Problemem było także przypisanie klas do ras. W czasach Warcrafta 3 nie mogliśmy spotkać druidki nocnych elfów, ale w World of Warcraft już tak. Podobnie z taurenem druidem. Blizzard musiał się zdecydować w tej kwestii na pewne kompromisy, bo w przeciwnym wypadku świat byłby monotonny, a gracze czuli by znaczne ograniczenia, a nie o to w MMORPGu chodzi.
MMORPG, który zmienia w nolife’ów
Nastał czas alpha testów i… Kolejnych problemów. Tym razem przyjemnych, bo jak nazwać problem uzależnienia graczy, którzy wracali do gry nadzwyczaj regularnie, nie wylogowywali się w ogóle lub koczowali pod siedzibą firmy, żeby ucałować dłoń prezesa?
W ramach wprowadzenia równowagi między nolife’ami, a tymi bardziej normalnymi, Pardo postanowił wprowadzić ograniczenie zdobywanego doświadczenia. Gracz logując się do gry zdobywał 100% expa tylko przez określony czas, później było to już tylko 50%. Efekt? Czas ogromnego hejtu i niezadowolenia ze strony społeczności.
Zespół Blizzarda miał jednak głowę na karku. Skoro gracze są niezadowoleni z redukcji expa, to czemu nie odwrócić tej sytuacji? Wpadli na pomysł rested expa. Jeśli gracz dłuższą chwilę nie logował się do gry, to jego pasek doświadczenia stopniowo przybierał niebieski kolor, a to oznaczało, że będzie on otrzymywał podwójny exp. Proste, genialne, właściwie wychodziło na to samo, ale fani byli zachwyceni.
Dzięki zamieszaniu z rested expem Rob Pardo wysnuł bardzo ważny wniosek, który miał wpływ na przyszłość każdej gry stworzonej pod jego skrzydłami – jeśli planujesz zabronić graczom jakiejś aktywności, to zastanów się czy nie ma sposobu na premiowanie zachowań przeciwnych.
Gdy już wszystko jest prawie gotowe…
Tuż przed premierą WoWa w 2003 roku w Blizzardzie dużo się działo. Odszedł Allen Adham. Okres tuż przed porzuceniem Blizzarda był dla niego szczególnie trudny. Pracował po 14 godzin dziennie, 7 dni w tygodniu, a nie był to nawet najbardziej gorący czas przed samą premierą. Z obawy o własne zdrowie fizyczne i psychiczne postanowił rzucić pracę na World of Warcraft. Po latach stwierdził, że była to jedna z gorszych decyzji w życiu, jednak naprawił swój błąd w 2016, gdy ponownie wstąpił w szeregi Zamieci.

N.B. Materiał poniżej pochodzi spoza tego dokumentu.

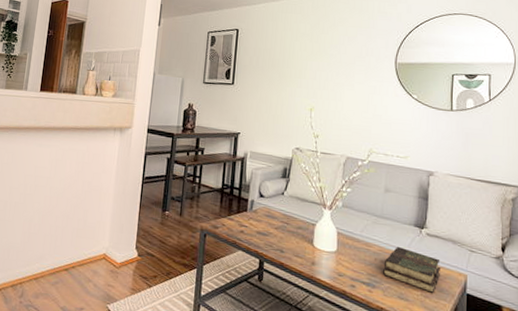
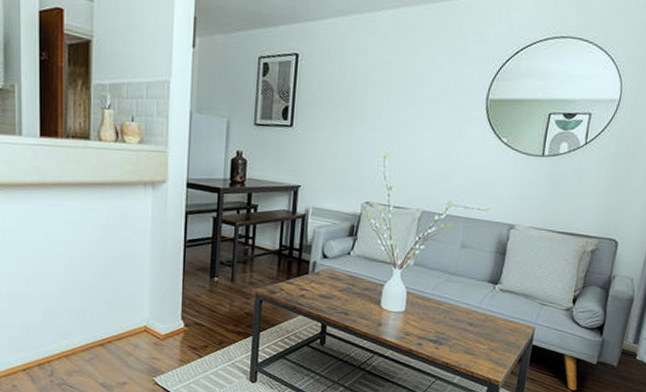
book: present [382,247,442,294] -> none [450,304,511,347]

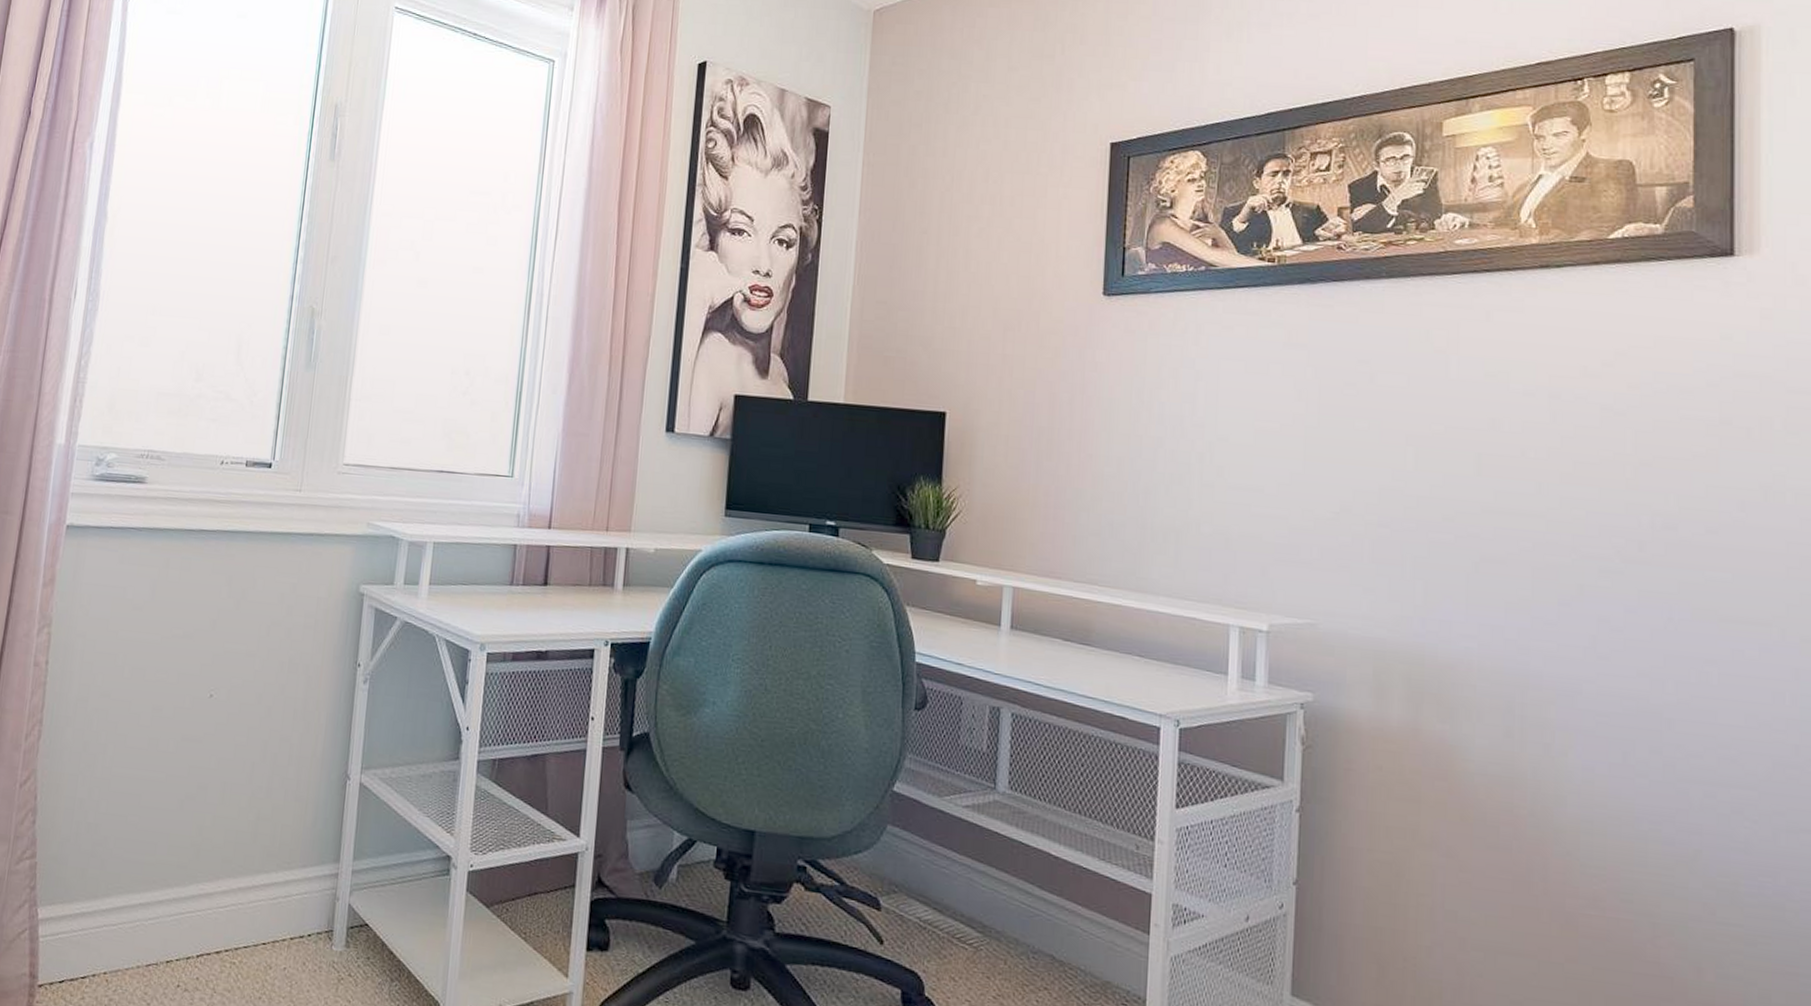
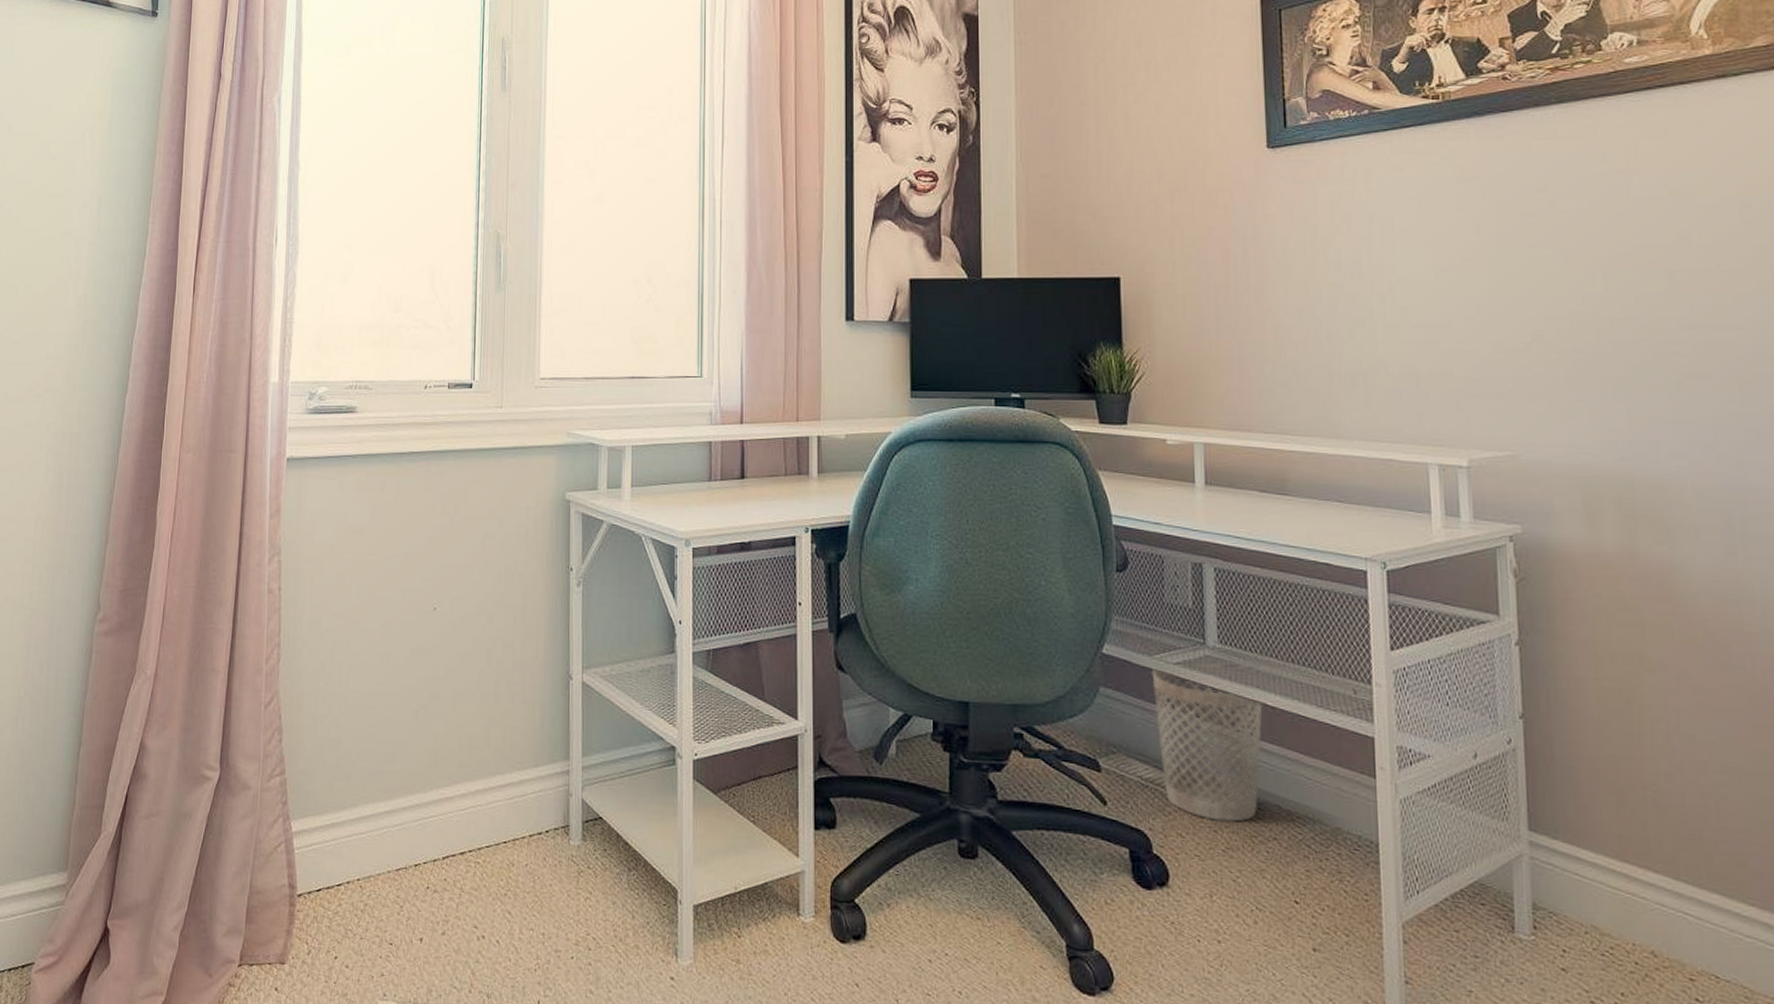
wastebasket: none [939,809,1046,969] -> present [1151,667,1263,822]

Czas przed premierą był również wymagający dla grafików. Wtedy to do zespołu dołączył Jimmy Lo, gość, który po dziś dzień tworzy grafiki do World of Warcraft. Zespół artystów zastanawiał się w jaki sposób wyróżnić graficznie ich dzieło. To były miesiące eksperymentów i łączenia przeróżnych technik aż w końcu… Powstał pierwszy budynek w Westfall. Jimmy spojrzał na niego i pomyślał “Tak, to może być to”.
Ciekawą historią było stworzenie krainy nieumarłych. Miały to być spaczone tereny pozbawione życia i brzmiało to dobrze, ale to był Blizzard, to musiało się dać zrobić lepiej. Padł pomysł o podziemnym mieście trupów – według Jimmiego to nie mogło się nie udać. Wystarczyło stworzyć parę artów i przedstawić to dyrektorom, a decyzja była formalnością.
Jak powstał World of Warcraft?
Premiera World of Warcraft miała miejsce w listopadzie 2004 roku w USA i Australii, natomiast w Europie był to luty 2005. Zespół pracujący nad królem MMORPGów liczył już ponad 60 osób i zostali oni podzieleni na dwa podzespoły. Pierwszy z nich pracował nad nową zawartością, a drugi… Pilnował, żeby gra działała.
Ten drugi miał okazję wykazać się podczas otwarcia Ahn’Qiraj. Blizzard nie był gotowy na tysiące graczy w jednej lokacji. Jeden z członków zespołów wspominał, że ręcznie teleportował graczy poniżej 30 poziomu poza obszar Ahn’Qiraj wraz z prośbą o “nie mordowanie serwera”.
Wtedy do członków zespołu dotarło, że premiera World of Warcraft nie była końcem przygody, była jej początkiem. Na tym historię jak powstał World of Warcraft zakończmy. Mam nadzieję, że przyjemnie się słuchało i będzie mi dane nagrać kolejną część. Dzięki za poświęcony czas i życzę miłego dnia!